珠玉の序曲集(アルフレッド・ショルツ/南ドイツ・フィルハーモニー)


PILZ 44 9283-2 Smetana 

歌劇「売られた花嫁」序曲

Weber 

歌劇「魔弾の射手」序曲

Verdi

歌劇「運命の力」序曲

Mozart

歌劇「魔笛」序曲

Rossini 

歌劇「ウィリアム・テル」序曲

Wagner

歌劇「ローエングリン」第3幕への前奏曲

Weber 

歌劇「オイリュアンテ」序曲

Schumann

歌劇「ヘルマンとドロアテ」

Mendelssohn

歌劇「異国よりの帰郷」序曲

Wagner

楽劇「ニュールンベルクの名歌手」前奏曲

Suppe 

喜歌劇「美しきガラテア」序曲
喜歌劇「怪盗団」序曲

アルフレッド・ショルツ/南ドイツ・フィルハーモニー

PILZ 44 9283-2 2枚組298円で購入

 出張ついでに東京は秋葉原へ。なんの収穫もなかったけれど(CDの掘り出し物は関西の方が多いという感想−東京はまだまだ私にとって未知数ですが。1998年のこと)、関西で云うバッタ屋でPILZの「最終価格=298円。しかも2枚で」に出会って、感激して買ったCD。

 どうやらPILZの無名演奏家による音源は、POINTやONYXに移りつつあるようですが、Brucknerでも取り上げたショルツは、怪しげな廉価輸入盤にしか登場しないという不思議な指揮者。この人の演奏はしっかりとしたアンサンブルで、まず大外しすることはないといった信頼のできる人と思います。
 ちなみに、やはり廉価盤にしか登場しないヘンリー・アドルフ、という人には何度泣かされたことでしょう。声を大にして訴えますが、この人のCDはどんなに安くても買ってはいけない!アンサンブルもガチャガチャで、何故か録音も音割れする劣悪なものばかり。いったいどんな奴なんだ!
 ・・・・と、力んでいましたが、その後の情報によると、ショルツは買い集めた音源に自分のクレジットを付けたり、アドルフも実在しないとか・・・。へ〜?! ちなみに南ドイツ・フィルも録音用の幽霊団体だそう。

 われらがショルツの「序曲集」は、まず選曲が凄い。
 有名どころの定番に加えて、メンデルスゾーン「異国よりの帰郷」序曲は初めて聴きました。シューマンの「ヘルマンとドロアテ」も珍しい曲ですが、これはNAXOSのヴィルトナー盤で既に所有してました。スッペの「怪盗団」というのも渋い選曲ですね。(レーザーライトのシャンドール盤で所有)298円だったら、未知の曲1曲分でも後悔しない価格。

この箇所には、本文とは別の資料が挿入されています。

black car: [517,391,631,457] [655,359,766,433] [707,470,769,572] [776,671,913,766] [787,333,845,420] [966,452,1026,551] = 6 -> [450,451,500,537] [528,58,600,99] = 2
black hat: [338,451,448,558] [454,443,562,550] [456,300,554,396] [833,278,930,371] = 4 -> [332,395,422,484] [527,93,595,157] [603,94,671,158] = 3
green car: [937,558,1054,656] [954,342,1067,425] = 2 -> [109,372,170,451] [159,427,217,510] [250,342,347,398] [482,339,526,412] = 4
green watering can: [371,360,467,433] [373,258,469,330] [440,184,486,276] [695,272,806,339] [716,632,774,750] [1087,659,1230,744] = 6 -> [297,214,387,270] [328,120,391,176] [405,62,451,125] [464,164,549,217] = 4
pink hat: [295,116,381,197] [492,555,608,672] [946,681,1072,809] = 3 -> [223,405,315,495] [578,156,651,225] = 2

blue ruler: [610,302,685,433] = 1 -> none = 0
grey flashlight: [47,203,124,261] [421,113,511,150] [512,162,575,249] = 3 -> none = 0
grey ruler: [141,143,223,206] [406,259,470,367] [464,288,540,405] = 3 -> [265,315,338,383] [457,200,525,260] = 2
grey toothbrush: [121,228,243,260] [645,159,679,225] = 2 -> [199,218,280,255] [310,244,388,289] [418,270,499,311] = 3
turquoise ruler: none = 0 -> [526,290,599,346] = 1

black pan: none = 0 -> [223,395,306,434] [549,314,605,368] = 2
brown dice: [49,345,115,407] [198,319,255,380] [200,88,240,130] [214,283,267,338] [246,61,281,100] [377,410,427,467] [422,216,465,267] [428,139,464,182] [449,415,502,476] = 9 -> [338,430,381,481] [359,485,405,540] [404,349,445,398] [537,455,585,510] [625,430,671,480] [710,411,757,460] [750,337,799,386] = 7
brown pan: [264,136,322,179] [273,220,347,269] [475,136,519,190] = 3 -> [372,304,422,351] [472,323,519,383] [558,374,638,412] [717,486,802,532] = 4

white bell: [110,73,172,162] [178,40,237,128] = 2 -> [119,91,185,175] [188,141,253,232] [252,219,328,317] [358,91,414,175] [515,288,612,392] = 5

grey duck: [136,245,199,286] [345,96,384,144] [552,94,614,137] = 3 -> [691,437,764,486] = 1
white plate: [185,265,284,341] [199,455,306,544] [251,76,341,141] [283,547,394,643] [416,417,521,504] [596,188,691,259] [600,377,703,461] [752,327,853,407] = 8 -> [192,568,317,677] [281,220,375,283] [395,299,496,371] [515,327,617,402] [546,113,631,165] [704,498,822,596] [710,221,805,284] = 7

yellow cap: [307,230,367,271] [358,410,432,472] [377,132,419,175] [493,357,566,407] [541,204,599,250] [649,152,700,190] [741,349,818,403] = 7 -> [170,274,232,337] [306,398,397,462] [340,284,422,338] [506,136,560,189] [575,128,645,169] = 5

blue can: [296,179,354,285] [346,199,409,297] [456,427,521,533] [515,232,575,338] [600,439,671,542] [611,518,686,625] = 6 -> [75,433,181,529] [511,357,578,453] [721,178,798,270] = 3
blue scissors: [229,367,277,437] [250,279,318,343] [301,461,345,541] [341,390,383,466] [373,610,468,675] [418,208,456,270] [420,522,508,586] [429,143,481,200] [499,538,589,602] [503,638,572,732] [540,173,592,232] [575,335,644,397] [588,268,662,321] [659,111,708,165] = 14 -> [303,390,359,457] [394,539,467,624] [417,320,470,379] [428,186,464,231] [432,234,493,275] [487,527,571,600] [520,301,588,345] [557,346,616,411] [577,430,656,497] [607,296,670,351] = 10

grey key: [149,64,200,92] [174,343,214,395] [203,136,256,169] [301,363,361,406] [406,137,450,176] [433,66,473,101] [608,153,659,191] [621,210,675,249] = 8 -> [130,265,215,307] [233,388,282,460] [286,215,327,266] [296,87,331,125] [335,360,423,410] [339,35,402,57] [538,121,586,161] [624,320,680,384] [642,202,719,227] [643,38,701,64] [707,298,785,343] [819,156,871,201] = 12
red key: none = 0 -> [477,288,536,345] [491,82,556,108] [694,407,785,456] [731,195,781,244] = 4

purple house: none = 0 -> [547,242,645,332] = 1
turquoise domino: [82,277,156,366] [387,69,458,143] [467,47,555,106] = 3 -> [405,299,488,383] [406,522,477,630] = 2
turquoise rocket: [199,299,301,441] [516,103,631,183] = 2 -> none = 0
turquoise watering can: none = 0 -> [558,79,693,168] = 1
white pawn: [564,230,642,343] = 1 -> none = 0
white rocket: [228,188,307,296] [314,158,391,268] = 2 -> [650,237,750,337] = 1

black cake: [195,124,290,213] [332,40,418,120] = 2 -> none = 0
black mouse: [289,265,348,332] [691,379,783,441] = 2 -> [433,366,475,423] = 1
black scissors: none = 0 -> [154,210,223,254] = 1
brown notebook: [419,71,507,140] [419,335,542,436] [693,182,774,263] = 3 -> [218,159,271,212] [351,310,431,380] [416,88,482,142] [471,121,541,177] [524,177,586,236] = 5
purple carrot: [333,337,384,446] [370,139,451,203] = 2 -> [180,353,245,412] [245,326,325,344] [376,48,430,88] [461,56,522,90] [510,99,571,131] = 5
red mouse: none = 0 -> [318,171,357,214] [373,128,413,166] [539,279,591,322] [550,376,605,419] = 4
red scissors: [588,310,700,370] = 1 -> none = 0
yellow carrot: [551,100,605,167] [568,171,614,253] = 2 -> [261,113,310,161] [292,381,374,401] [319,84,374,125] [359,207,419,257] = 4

 南ドイツ・フィルというのは、時々見かけますが、来日したこともあるシュトゥットガルト・フィルのことでしょうか。(それともデッチ上げの録音用オーケストラ?その通り!だそうです
 ここでは、スカスカした録音のせいもあってか、響きがかなり薄いような気もします。曲によって、驚くほど印象が違うのもおおいに怪しげでしょう。録音はイマイチで、デジタル録音というのも疑わしいところ。2枚目の方が音はまあまあマシ。

 演奏はどれもアンサンブルをまあまあ手堅くまとめ、中くらいの水準、といったところでしょう。

 「花嫁」には勢いがあって、「魔弾」では期待のホルンがパッとせず、落ちつかない演奏。「運命の力」には緊張感があり、「魔笛」は軽量過ぎ。「ウィリアム・テル」はしっかりとした各部分の描きわけができていて、「ローエングリン」におけるわき上がる喜びは充分に表現されます。
 「ウィリアム・テル」序曲は、別なCDでショルツ/LSOの演奏を持っているのですが、同じ録音でしょうかね。ますます謎は深まるばかり・・・。

 2枚目に移って、「オイリュアンテ」の躍動感の素晴らしさ、「ヘルマンとドロアテ」では馴染みある旋律を繊細に歌い上げています。秘曲「異国からの帰郷」は、親しみある静かな旋律の曲。オーケストラも美しい。「名歌手」はオーケストラの響きの薄さと濁りがかなり気になり、スッペの2曲は楽しげな演奏となっています。

 子供に聴かせるCDとしても良いと思います。私が買ったときは、なぜかこのCDばかり30セットほど売れ残っていましたからぜひご購入を。298円の魅力には負けます。